The pictures stay out. Please retype every line below exactly.

Segment Start: Input material

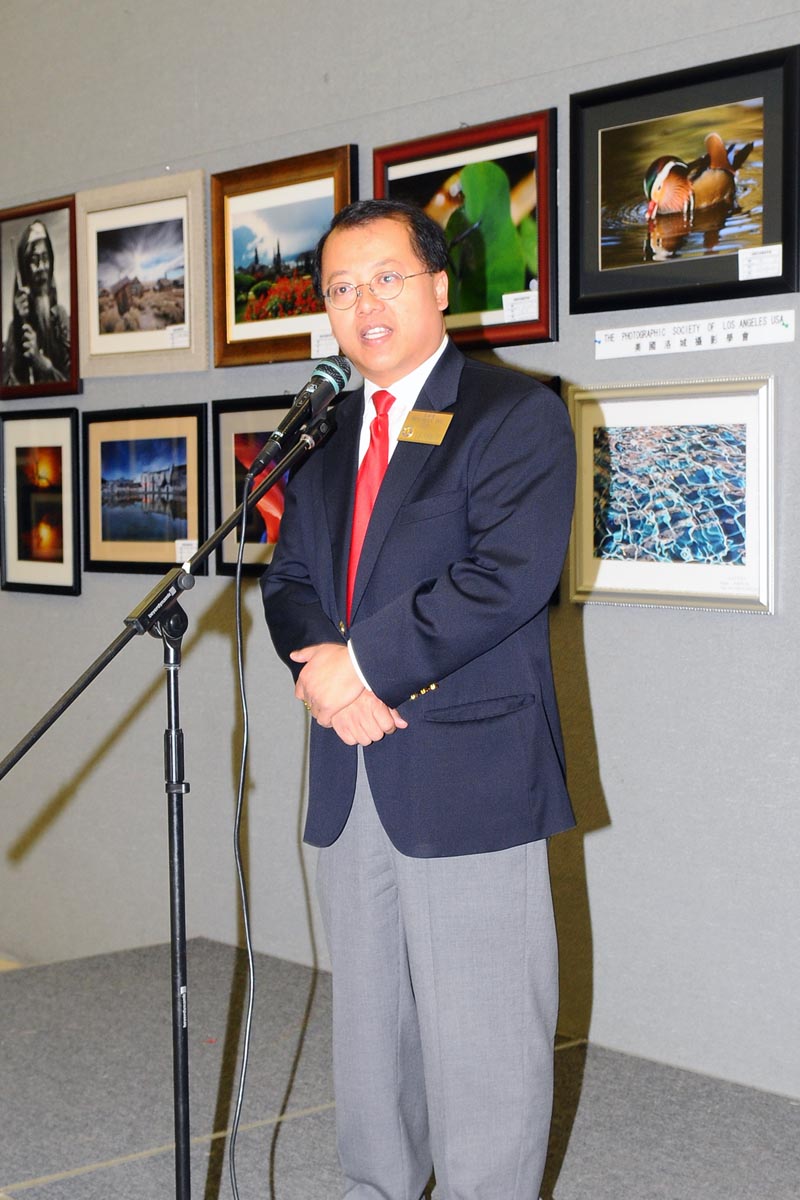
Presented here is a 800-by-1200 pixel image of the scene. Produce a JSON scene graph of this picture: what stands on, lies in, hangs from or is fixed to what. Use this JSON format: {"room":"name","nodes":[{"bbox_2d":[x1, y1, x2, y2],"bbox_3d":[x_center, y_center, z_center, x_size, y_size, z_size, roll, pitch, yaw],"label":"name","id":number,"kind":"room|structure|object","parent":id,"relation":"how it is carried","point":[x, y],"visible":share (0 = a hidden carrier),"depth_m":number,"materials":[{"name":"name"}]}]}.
{"room":"museum","nodes":[
{"label":"museum","id":0,"kind":"room"},
{"bbox_2d":[1,930,798,1199],"bbox_3d":[-0.897,1.227,2.952,4.951,0.133,6.540,-3,4,-40],"label":"floor","id":1,"kind":"structure","parent":0,"point":[129,1165],"depth_m":4.32,"materials":[{"name":"grey carpet"}]},
{"bbox_2d":[0,409,342,1199],"bbox_3d":[-0.409,0.414,3.160,0.702,1.316,0.492,-3,4,-40],"label":"microphone stand","id":2,"kind":"object","parent":1,"relation":"on","point":[243,508],"visible":0.99,"depth_m":3.19,"materials":[{"name":"black metal"}]},
{"bbox_2d":[250,356,351,473],"bbox_3d":[-0.165,-0.305,3.295,0.198,0.171,0.118,-3,4,-40],"label":"microphone","id":3,"kind":"object","parent":2,"relation":"attached to","point":[320,376],"visible":0.97,"depth_m":3.27,"materials":[{"name":"black metal"}]},
{"bbox_2d":[225,470,258,1196],"bbox_3d":[-0.245,0.473,3.296,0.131,1.210,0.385,-1,3,-2],"label":"microphone cable","id":4,"kind":"object","parent":3,"relation":"hanging from","point":[239,644],"visible":0.98,"depth_m":3.35,"materials":[{"name":"black plastic"}]},
{"bbox_2d":[258,196,579,1197],"bbox_3d":[0.060,0.261,3.313,0.522,1.683,0.704,-3,4,-40],"label":"man","id":5,"kind":"object","parent":1,"relation":"on","point":[411,358],"visible":0.98,"depth_m":3.10},
{"bbox_2d":[0,0,799,1134],"bbox_3d":[0.037,-0.727,5.104,0.174,3.658,10.557,-3,4,-40],"label":"wall","id":6,"kind":"structure","parent":0,"point":[600,618],"depth_m":4.94,"materials":[{"name":"grey"}]},
{"bbox_2d":[0,194,79,398],"bbox_3d":[-1.120,-0.917,6.190,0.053,0.588,0.506,-3,4,-40],"label":"framed picture","id":7,"kind":"object","parent":6,"relation":"attached to","point":[45,266],"visible":1,"depth_m":6.17,"materials":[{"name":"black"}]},
{"bbox_2d":[0,409,80,596],"bbox_3d":[-1.115,-0.297,6.219,0.040,0.545,0.469,-3,4,-40],"label":"framed picture","id":8,"kind":"object","parent":6,"relation":"attached to","point":[19,555],"visible":0.98,"depth_m":6.21,"materials":[{"name":"black"}]},
{"bbox_2d":[77,168,209,378],"bbox_3d":[-0.740,-0.917,5.789,0.036,0.531,0.595,-3,4,-40],"label":"framed picture","id":9,"kind":"object","parent":6,"relation":"attached to","point":[190,320],"visible":0.98,"depth_m":5.78},
{"bbox_2d":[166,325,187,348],"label":"label","id":10,"kind":"object","parent":9,"relation":"attached to","point":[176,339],"visible":0.97,"depth_m":5.50,"materials":[{"name":"white paper"}]},
{"bbox_2d":[81,404,206,577],"bbox_3d":[-0.741,-0.311,5.858,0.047,0.461,0.567,-3,4,-40],"label":"framed picture","id":11,"kind":"object","parent":6,"relation":"attached to","point":[199,430],"visible":0.97,"depth_m":5.85,"materials":[{"name":"black"}]},
{"bbox_2d":[175,538,198,564],"bbox_3d":[-0.566,-0.126,5.413,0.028,0.059,0.059,-3,4,-40],"label":"label","id":12,"kind":"object","parent":11,"relation":"attached to","point":[194,543],"visible":0.78,"depth_m":5.42,"materials":[{"name":"white paper"}]},
{"bbox_2d":[212,395,319,575],"bbox_3d":[-0.305,-0.285,5.314,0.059,0.459,0.539,-3,4,-40],"label":"framed picture","id":13,"kind":"object","parent":6,"relation":"attached to","point":[236,463],"visible":0.47,"depth_m":5.40,"materials":[{"name":"black"}]},
{"bbox_2d":[210,143,356,368],"bbox_3d":[-0.308,-0.886,5.315,0.040,0.511,0.581,-3,4,-40],"label":"framed picture","id":14,"kind":"object","parent":6,"relation":"attached to","point":[346,167],"visible":0.82,"depth_m":5.33},
{"bbox_2d":[310,324,338,359],"bbox_3d":[-0.182,-0.646,5.103,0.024,0.071,0.072,-3,4,-40],"label":"label","id":15,"kind":"object","parent":14,"relation":"attached to","point":[320,348],"visible":0.79,"depth_m":5.11,"materials":[{"name":"white paper"}]},
{"bbox_2d":[373,107,557,348],"bbox_3d":[0.147,-0.855,4.811,0.035,0.496,0.614,-3,4,-40],"label":"framed picture","id":16,"kind":"object","parent":6,"relation":"attached to","point":[411,177],"visible":0.73,"depth_m":4.76},
{"bbox_2d":[502,290,536,322],"bbox_3d":[0.281,-0.675,4.655,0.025,0.061,0.081,-3,4,-40],"label":"label","id":17,"kind":"object","parent":16,"relation":"attached to","point":[504,297],"visible":0.98,"depth_m":4.66,"materials":[{"name":"white paper"}]},
{"bbox_2d":[568,377,774,613],"bbox_3d":[0.582,-0.224,4.322,0.029,0.467,0.557,-3,4,-40],"label":"framed picture","id":18,"kind":"object","parent":6,"relation":"attached to","point":[698,447],"visible":0.97,"depth_m":4.31},
{"bbox_2d":[569,40,799,315],"bbox_3d":[0.606,-0.873,4.302,0.033,0.477,0.599,-3,4,-40],"label":"framed picture","id":19,"kind":"object","parent":6,"relation":"attached to","point":[782,236],"visible":0.99,"depth_m":4.29,"materials":[{"name":"black"}]},
{"bbox_2d":[738,244,782,280],"bbox_3d":[0.744,-0.689,4.136,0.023,0.064,0.095,-3,4,-40],"label":"label","id":20,"kind":"object","parent":19,"relation":"attached to","point":[777,264],"visible":0.97,"depth_m":4.14,"materials":[{"name":"white paper"}]},
{"bbox_2d":[593,309,798,359],"bbox_3d":[0.653,-0.584,4.451,0.020,0.061,0.537,-3,4,-40],"label":"label strip","id":21,"kind":"object","parent":6,"relation":"attached to","point":[651,327],"visible":0.98,"depth_m":4.45,"materials":[{"name":"white paper"}]},
{"bbox_2d":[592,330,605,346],"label":"pushpin","id":22,"kind":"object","parent":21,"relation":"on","point":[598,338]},
{"bbox_2d":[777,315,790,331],"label":"pushpin","id":23,"kind":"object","parent":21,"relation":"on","point":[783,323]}
]}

Segment End: Input material

▶ Finished task:
Presented here is a 800-by-1200 pixel image of the scene. Produce a JSON scene graph of this picture: what stands on, lies in, hangs from or is fixed to what. Use this JSON format: {"room":"name","nodes":[{"bbox_2d":[x1, y1, x2, y2],"bbox_3d":[x_center, y_center, z_center, x_size, y_size, z_size, roll, pitch, yaw],"label":"name","id":number,"kind":"room|structure|object","parent":id,"relation":"how it is carried","point":[x, y],"visible":share (0 = a hidden carrier),"depth_m":number,"materials":[{"name":"name"}]}]}.
{"room":"museum","nodes":[
{"label":"museum","id":0,"kind":"room"},
{"bbox_2d":[1,930,798,1199],"bbox_3d":[-0.897,1.227,2.952,4.951,0.133,6.540,-3,4,-40],"label":"floor","id":1,"kind":"structure","parent":0,"point":[129,1165],"depth_m":4.32,"materials":[{"name":"grey carpet"}]},
{"bbox_2d":[0,409,342,1199],"bbox_3d":[-0.409,0.414,3.160,0.702,1.316,0.492,-3,4,-40],"label":"microphone stand","id":2,"kind":"object","parent":1,"relation":"on","point":[243,508],"visible":0.99,"depth_m":3.19,"materials":[{"name":"black metal"}]},
{"bbox_2d":[250,356,351,473],"bbox_3d":[-0.165,-0.305,3.295,0.198,0.171,0.118,-3,4,-40],"label":"microphone","id":3,"kind":"object","parent":2,"relation":"attached to","point":[320,376],"visible":0.97,"depth_m":3.27,"materials":[{"name":"black metal"}]},
{"bbox_2d":[225,470,258,1196],"bbox_3d":[-0.245,0.473,3.296,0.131,1.210,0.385,-1,3,-2],"label":"microphone cable","id":4,"kind":"object","parent":3,"relation":"hanging from","point":[239,644],"visible":0.98,"depth_m":3.35,"materials":[{"name":"black plastic"}]},
{"bbox_2d":[258,196,579,1197],"bbox_3d":[0.060,0.261,3.313,0.522,1.683,0.704,-3,4,-40],"label":"man","id":5,"kind":"object","parent":1,"relation":"on","point":[411,358],"visible":0.98,"depth_m":3.10},
{"bbox_2d":[0,0,799,1134],"bbox_3d":[0.037,-0.727,5.104,0.174,3.658,10.557,-3,4,-40],"label":"wall","id":6,"kind":"structure","parent":0,"point":[600,618],"depth_m":4.94,"materials":[{"name":"grey"}]},
{"bbox_2d":[0,194,79,398],"bbox_3d":[-1.120,-0.917,6.190,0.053,0.588,0.506,-3,4,-40],"label":"framed picture","id":7,"kind":"object","parent":6,"relation":"attached to","point":[45,266],"visible":1,"depth_m":6.17,"materials":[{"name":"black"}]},
{"bbox_2d":[0,409,80,596],"bbox_3d":[-1.115,-0.297,6.219,0.040,0.545,0.469,-3,4,-40],"label":"framed picture","id":8,"kind":"object","parent":6,"relation":"attached to","point":[19,555],"visible":0.98,"depth_m":6.21,"materials":[{"name":"black"}]},
{"bbox_2d":[77,168,209,378],"bbox_3d":[-0.740,-0.917,5.789,0.036,0.531,0.595,-3,4,-40],"label":"framed picture","id":9,"kind":"object","parent":6,"relation":"attached to","point":[190,320],"visible":0.98,"depth_m":5.78},
{"bbox_2d":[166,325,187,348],"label":"label","id":10,"kind":"object","parent":9,"relation":"attached to","point":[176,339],"visible":0.97,"depth_m":5.50,"materials":[{"name":"white paper"}]},
{"bbox_2d":[81,404,206,577],"bbox_3d":[-0.741,-0.311,5.858,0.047,0.461,0.567,-3,4,-40],"label":"framed picture","id":11,"kind":"object","parent":6,"relation":"attached to","point":[199,430],"visible":0.97,"depth_m":5.85,"materials":[{"name":"black"}]},
{"bbox_2d":[175,538,198,564],"bbox_3d":[-0.566,-0.126,5.413,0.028,0.059,0.059,-3,4,-40],"label":"label","id":12,"kind":"object","parent":11,"relation":"attached to","point":[194,543],"visible":0.78,"depth_m":5.42,"materials":[{"name":"white paper"}]},
{"bbox_2d":[212,395,319,575],"bbox_3d":[-0.305,-0.285,5.314,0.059,0.459,0.539,-3,4,-40],"label":"framed picture","id":13,"kind":"object","parent":6,"relation":"attached to","point":[236,463],"visible":0.47,"depth_m":5.40,"materials":[{"name":"black"}]},
{"bbox_2d":[210,143,356,368],"bbox_3d":[-0.308,-0.886,5.315,0.040,0.511,0.581,-3,4,-40],"label":"framed picture","id":14,"kind":"object","parent":6,"relation":"attached to","point":[346,167],"visible":0.82,"depth_m":5.33},
{"bbox_2d":[310,324,338,359],"bbox_3d":[-0.182,-0.646,5.103,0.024,0.071,0.072,-3,4,-40],"label":"label","id":15,"kind":"object","parent":14,"relation":"attached to","point":[320,348],"visible":0.79,"depth_m":5.11,"materials":[{"name":"white paper"}]},
{"bbox_2d":[373,107,557,348],"bbox_3d":[0.147,-0.855,4.811,0.035,0.496,0.614,-3,4,-40],"label":"framed picture","id":16,"kind":"object","parent":6,"relation":"attached to","point":[411,177],"visible":0.73,"depth_m":4.76},
{"bbox_2d":[502,290,536,322],"bbox_3d":[0.281,-0.675,4.655,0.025,0.061,0.081,-3,4,-40],"label":"label","id":17,"kind":"object","parent":16,"relation":"attached to","point":[504,297],"visible":0.98,"depth_m":4.66,"materials":[{"name":"white paper"}]},
{"bbox_2d":[568,377,774,613],"bbox_3d":[0.582,-0.224,4.322,0.029,0.467,0.557,-3,4,-40],"label":"framed picture","id":18,"kind":"object","parent":6,"relation":"attached to","point":[698,447],"visible":0.97,"depth_m":4.31},
{"bbox_2d":[569,40,799,315],"bbox_3d":[0.606,-0.873,4.302,0.033,0.477,0.599,-3,4,-40],"label":"framed picture","id":19,"kind":"object","parent":6,"relation":"attached to","point":[782,236],"visible":0.99,"depth_m":4.29,"materials":[{"name":"black"}]},
{"bbox_2d":[738,244,782,280],"bbox_3d":[0.744,-0.689,4.136,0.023,0.064,0.095,-3,4,-40],"label":"label","id":20,"kind":"object","parent":19,"relation":"attached to","point":[777,264],"visible":0.97,"depth_m":4.14,"materials":[{"name":"white paper"}]},
{"bbox_2d":[593,309,798,359],"bbox_3d":[0.653,-0.584,4.451,0.020,0.061,0.537,-3,4,-40],"label":"label strip","id":21,"kind":"object","parent":6,"relation":"attached to","point":[651,327],"visible":0.98,"depth_m":4.45,"materials":[{"name":"white paper"}]},
{"bbox_2d":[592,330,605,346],"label":"pushpin","id":22,"kind":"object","parent":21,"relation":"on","point":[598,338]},
{"bbox_2d":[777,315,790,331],"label":"pushpin","id":23,"kind":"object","parent":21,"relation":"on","point":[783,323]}
]}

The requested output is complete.